Autor: Gabriel García Márquez. La asertividad se define formalmente como la expresión consciente, congruente, clara, directa y equilibrada, cuya finalidad es comunicar nuestras ideas y sentimientos o defender nuestros legítimos derechos sin la intención de herir o perjudicar, actuando desde un estado interior de autoconfianza, en lugar de la emocionalidad limitante típica de la ansiedad, la culpa o la rabia.
Se trata simplemente de expresar con serenidad, respeto y claridad lo que pensamos y sin embargo, ello supone un esfuerzo mayúsculo y una barrera imposible de superar para algunos. De tal manera, que se callan opiniones con el afán de no molestar o en el extremo opuesto, se manifiestan en desmedida proporción. Como siempre y como en todo: la virtud en el punto medio.
Si el camarero acerca hasta nuestra mesa la bebida que le hemos pedido y nos damos cuenta de que la copa está sucia, habrá básicamente tres tipos de reacciones: armar un escándalo y pedir de inmediato el libro de reclamaciones; callar y utilizar la copa sucia (aunque hacerlo nos conlleve un importante grado de enfado) o solicitar simplemente al camarero que por favor nos la cambie. Esta última reacción, que sería la más asertiva, no siempre sucede.
No hay que confundir la asertividad, con el hecho de llevar siempre la razón, obviamente. Se trata de expresar nuestras opiniones sin miedo y en sus justos términos y aún reconociendo que podemos estar equivocados.
Los ejemplos de falta de asertividad son conocidos: algunas personas suponen que el hecho de expresar lo que sienten podría poner en peligro una relación y prefieren callar por ello. Otras veces se duda de que lo que uno está pensando sea suficientemente bueno y se calla por temor a quedar en ridículo.
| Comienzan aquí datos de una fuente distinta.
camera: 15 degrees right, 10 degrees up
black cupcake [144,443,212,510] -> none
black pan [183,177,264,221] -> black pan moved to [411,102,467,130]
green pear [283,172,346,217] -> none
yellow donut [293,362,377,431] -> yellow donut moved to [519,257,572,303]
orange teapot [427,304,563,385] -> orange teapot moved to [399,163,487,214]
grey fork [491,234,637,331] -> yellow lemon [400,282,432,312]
También ocurre que hay quien prefiere ignorar un derecho a reclamarlo, porque el desasosiego y la incomodidad que le puede producir hacer valer ese derecho, no les merece la pena. Y así, se va callando y callando hasta que el contenedor de palabras no expresadas, rebosa un buen día, en el que sin venir a cuento y por un motivo menor, se desparraman todas de forma inapropiada y extemporánea.
Respeto hacia los demás, claro, pero respeto también hacia uno mismo y a nuestras propias necesidades y anhelos, y si alguien se ofende por el hecho de que manifestemos nuestros sentimientos, sólo estará evidenciando su falta de talante y su escasa consideración hacia el resto.
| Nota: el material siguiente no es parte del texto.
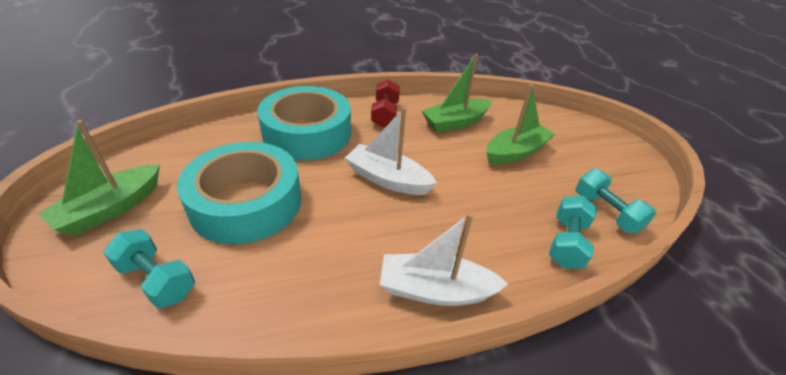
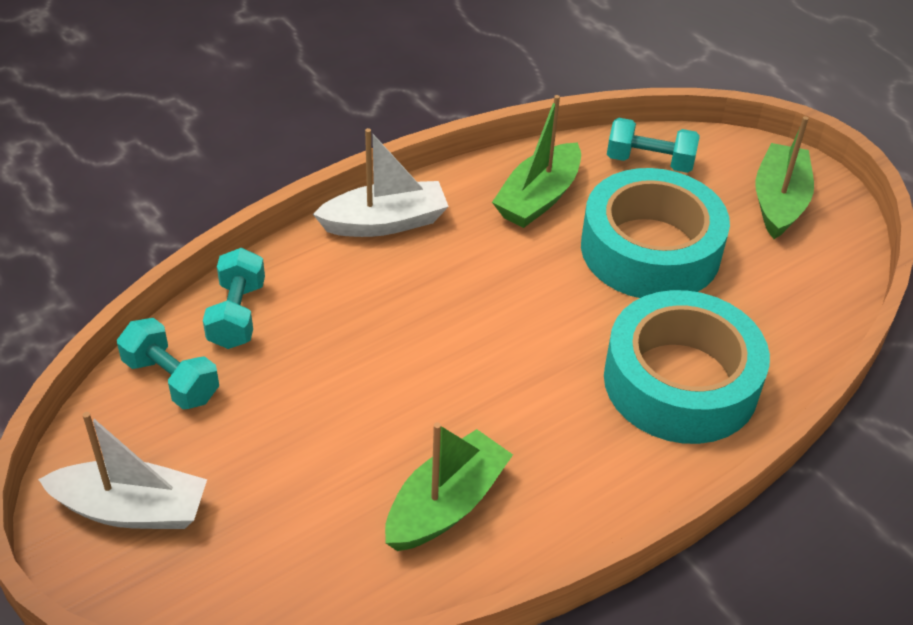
camera: 160 degrees right, 5 degrees up
white boat [345,107,437,195] -> white boat moved to [38,412,207,529]
red dumbbell [371,79,400,128] -> none
green boat [487,85,555,165] -> green boat moved to [492,95,581,228]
Cuando se nos pide algo que no queremos hacer, digamos simplemente no. No estamos obligados a ello, si sentimos que no queremos hacer lo que se nos está pidiendo. Hagámoslo sin enfados, abiertamente y sin promesas dilatorias. No digamos lo pensaré, si ya lo hemos pensado. No digamos quizá más adelante, si sabemos que no lo vamos a hacer. No digamos estoy ocupado, cuando no lo estamos. Digamos simplemente no, y si lo creemos necesario, demos nuestras razones ciertas para argumentarlo, pero no inventemos una excusa, porque nuestro es el derecho a decidir.
Reflexión final: y finalmente, tampoco admitamos el típico chantaje moral: “Yo lo haría por ti”. Está por ver que sea así, pero a mí, lo siento, no me merece mucho crédito quién utiliza ese tipo de expresiones para conseguir algo concreto.